◆ **DATASET CONTENT**
====================

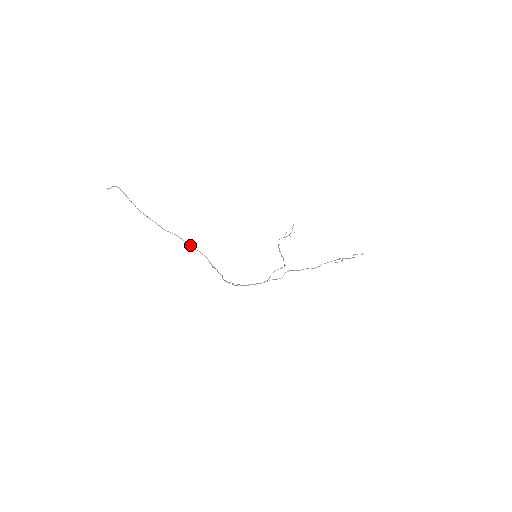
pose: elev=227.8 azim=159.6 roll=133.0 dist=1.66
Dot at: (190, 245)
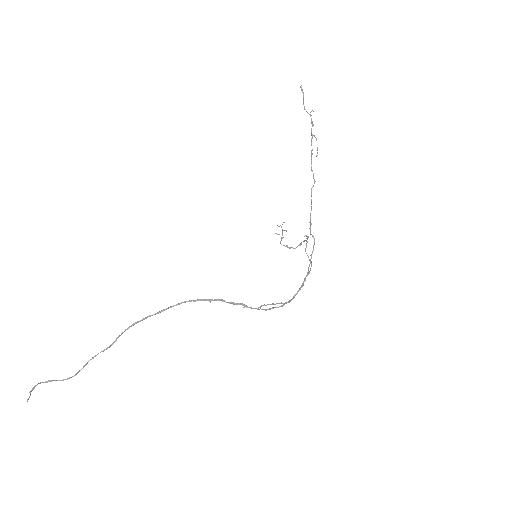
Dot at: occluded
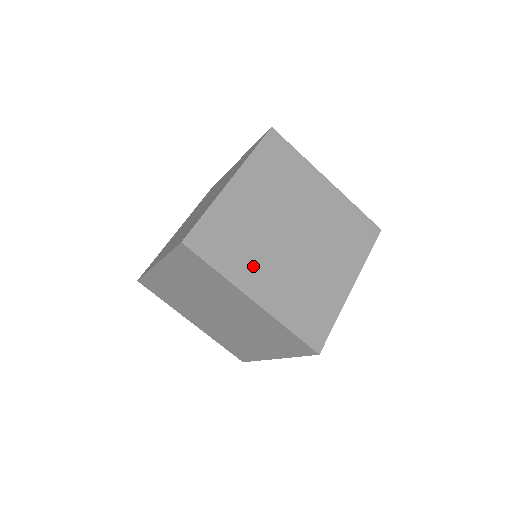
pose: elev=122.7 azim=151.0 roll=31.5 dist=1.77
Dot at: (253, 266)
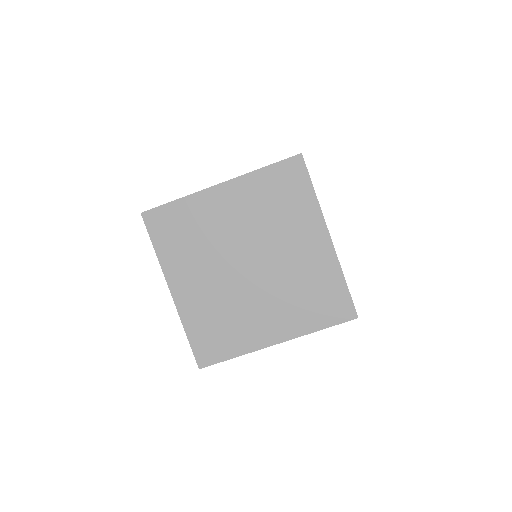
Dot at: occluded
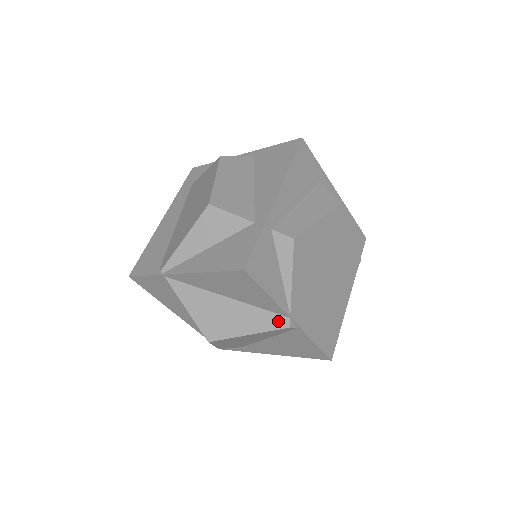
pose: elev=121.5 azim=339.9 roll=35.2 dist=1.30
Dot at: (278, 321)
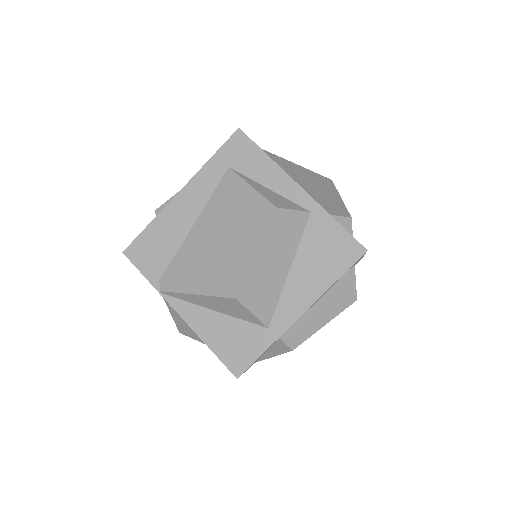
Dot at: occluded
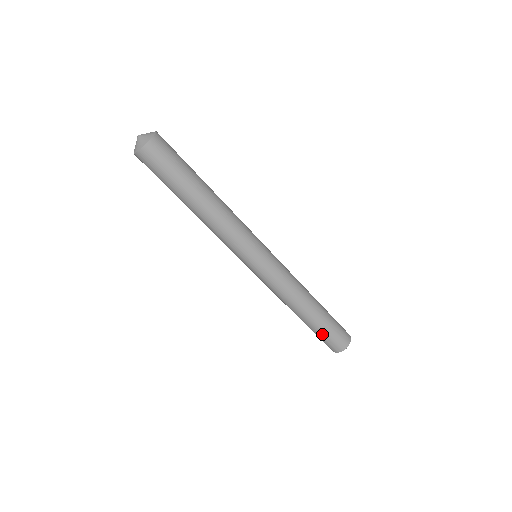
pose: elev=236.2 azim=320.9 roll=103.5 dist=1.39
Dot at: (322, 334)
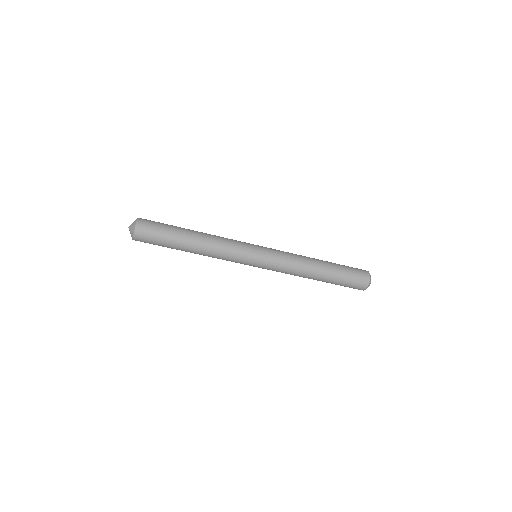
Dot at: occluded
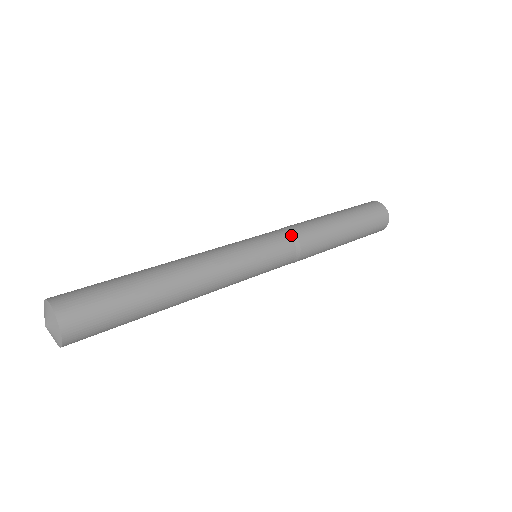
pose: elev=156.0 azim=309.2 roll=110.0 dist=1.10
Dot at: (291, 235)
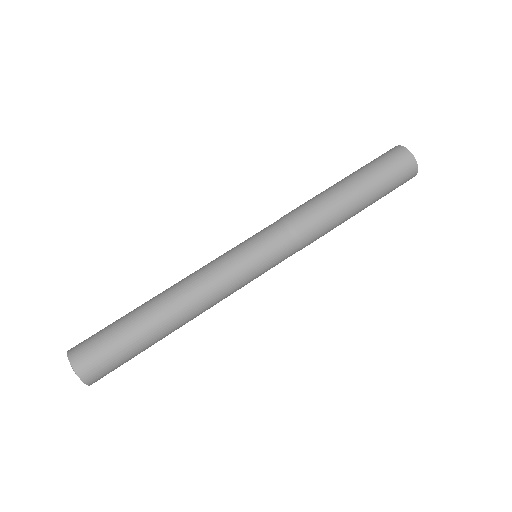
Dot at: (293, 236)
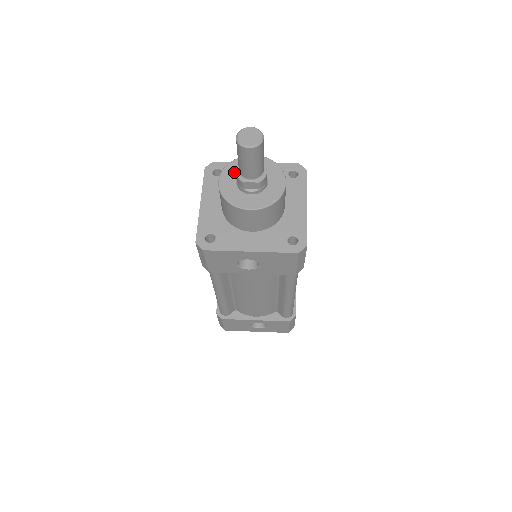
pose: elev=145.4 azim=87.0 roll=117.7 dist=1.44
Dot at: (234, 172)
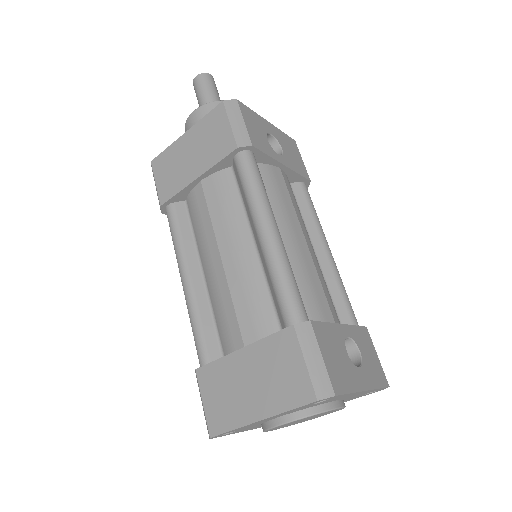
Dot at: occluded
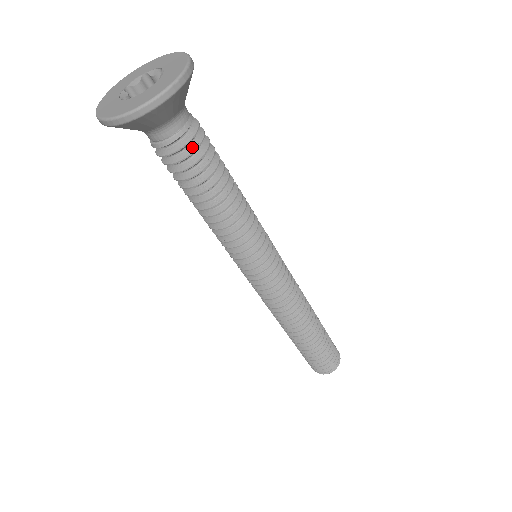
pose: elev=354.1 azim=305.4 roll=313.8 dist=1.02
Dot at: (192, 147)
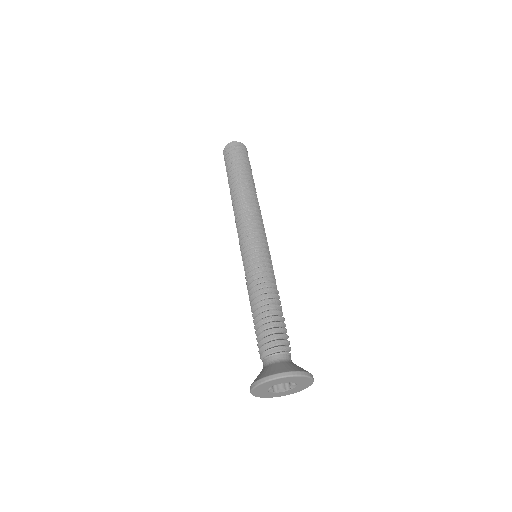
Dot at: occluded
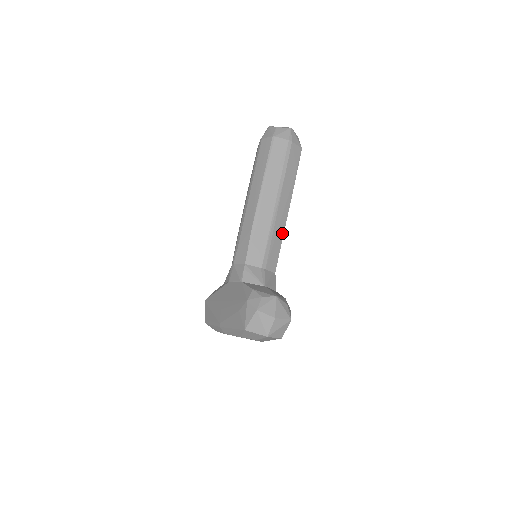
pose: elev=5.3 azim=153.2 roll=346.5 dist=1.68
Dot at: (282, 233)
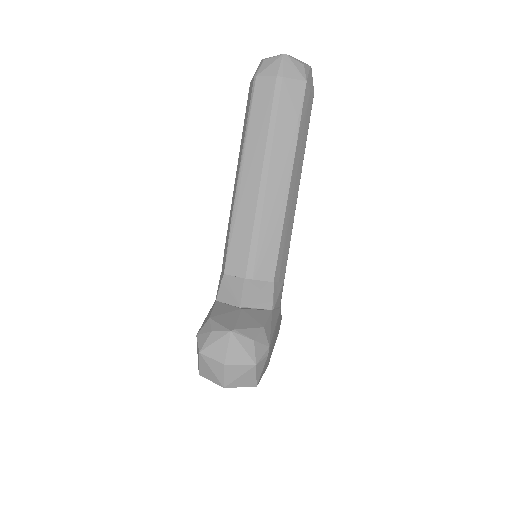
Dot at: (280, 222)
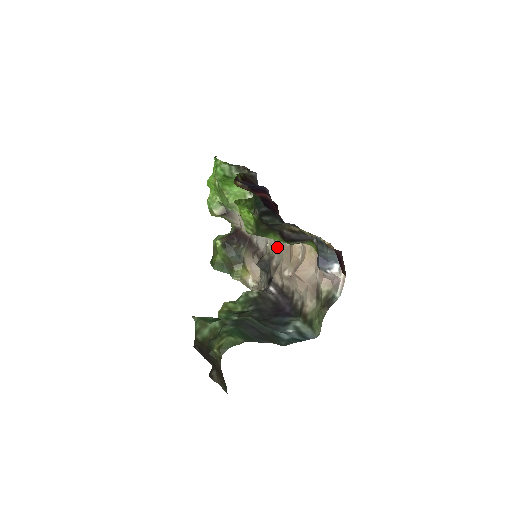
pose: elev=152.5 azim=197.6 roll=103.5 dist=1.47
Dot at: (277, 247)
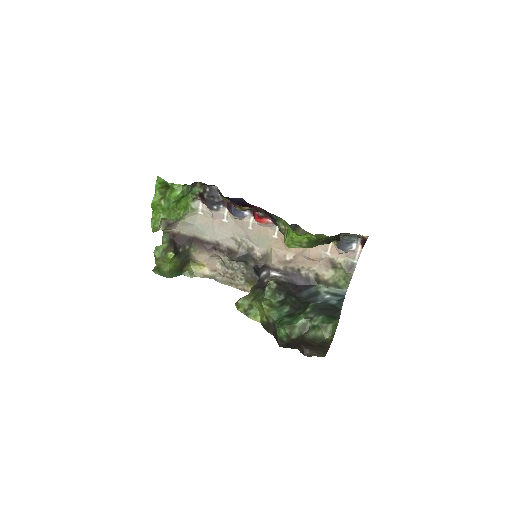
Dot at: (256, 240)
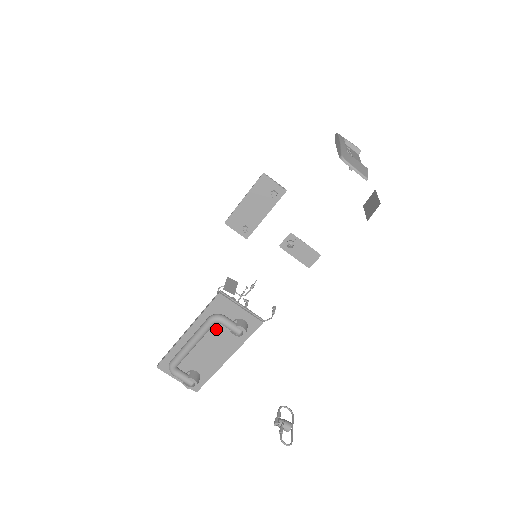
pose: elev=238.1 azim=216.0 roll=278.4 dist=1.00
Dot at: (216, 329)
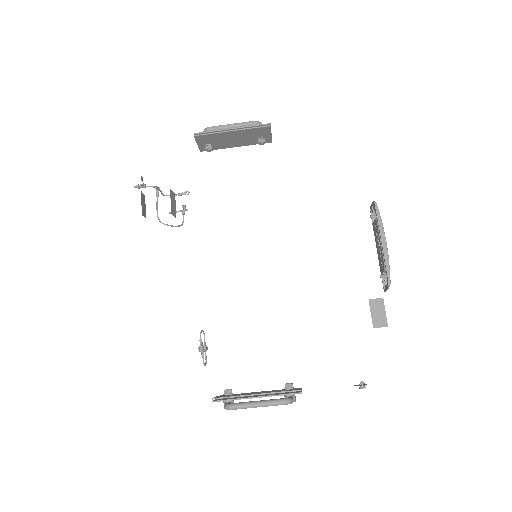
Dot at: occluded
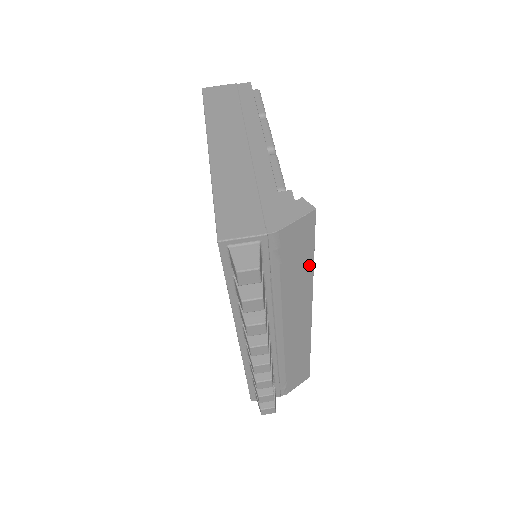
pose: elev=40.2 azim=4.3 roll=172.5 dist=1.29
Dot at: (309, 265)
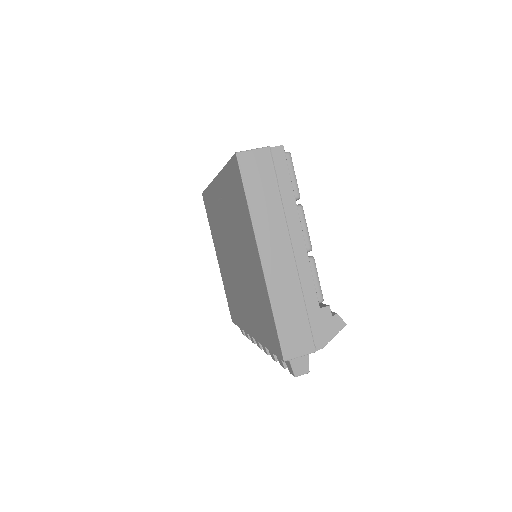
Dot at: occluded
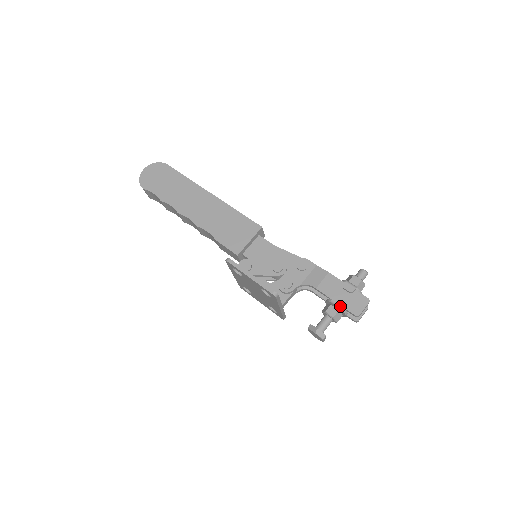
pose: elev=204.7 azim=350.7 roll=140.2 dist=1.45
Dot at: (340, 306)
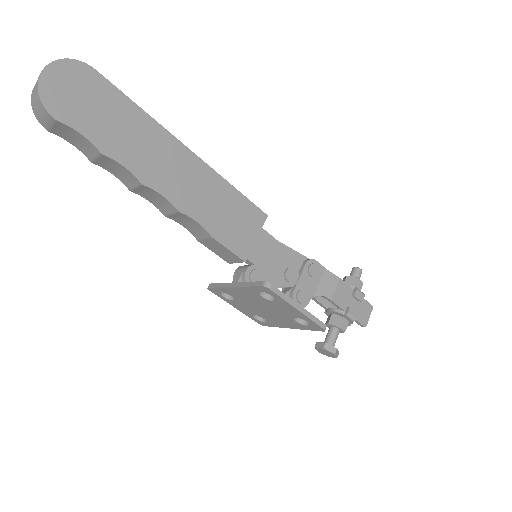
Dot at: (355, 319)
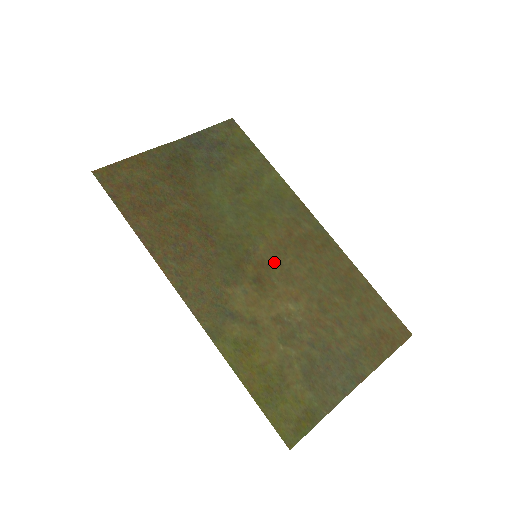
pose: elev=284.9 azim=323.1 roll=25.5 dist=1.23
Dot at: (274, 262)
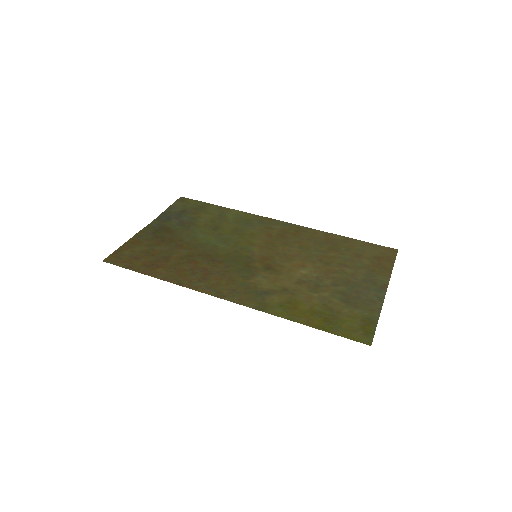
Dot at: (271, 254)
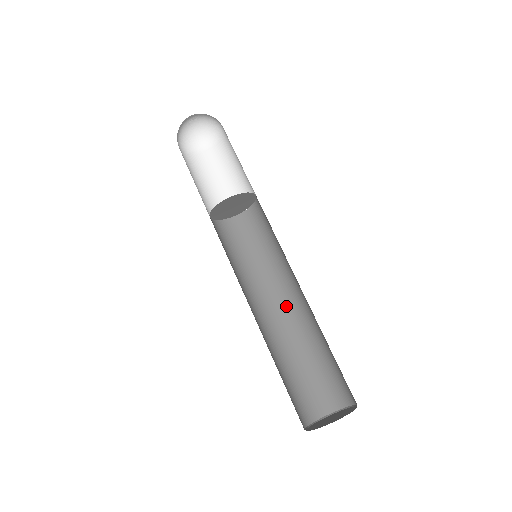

====================

◆ **WHAT IS EXPECTED**
Copy out all of the lines above word for word, leaving out the pictures.

◆ **CORRECT OUTPUT**
pose: elev=227.8 azim=159.6 roll=133.0 dist=1.66
Dot at: (190, 245)
Dot at: occluded
pose: elev=122.7 azim=151.0 roll=31.5 dist=1.77
Dot at: (253, 266)
Dot at: occluded
pose: elev=121.5 azim=339.9 roll=35.2 dist=1.30
Dot at: (278, 321)
Dot at: occluded
pose: elev=236.2 azim=320.9 roll=103.5 dist=1.39
Dot at: (322, 334)
Dot at: occluded
pose: elev=156.0 azim=309.2 roll=110.0 dist=1.10
Dot at: (291, 235)
Dot at: (293, 236)
pose: elev=145.4 azim=87.0 roll=117.7 dist=1.44
Dot at: (234, 172)
Dot at: occluded
pose: elev=354.1 azim=305.4 roll=313.8 dist=1.02
Dot at: (192, 147)
Dot at: occluded
pose: elev=5.3 azim=153.2 roll=346.5 dist=1.68
Dot at: (282, 233)
Dot at: (280, 222)
pose: elev=152.5 azim=197.6 roll=103.5 dist=1.47
Dot at: (277, 247)
Dot at: (256, 240)
pose: elev=238.1 azim=216.0 roll=278.4 dist=1.00
Dot at: (216, 329)
Dot at: occluded
pose: elev=40.2 azim=4.3 roll=172.5 dist=1.29
Dot at: (309, 265)
Dot at: occluded
pose: elev=204.7 azim=350.7 roll=140.2 dist=1.45
Dot at: (340, 306)
Dot at: (355, 319)
pose: elev=284.9 azim=323.1 roll=25.5 dist=1.23
Dot at: (274, 262)
Dot at: (271, 254)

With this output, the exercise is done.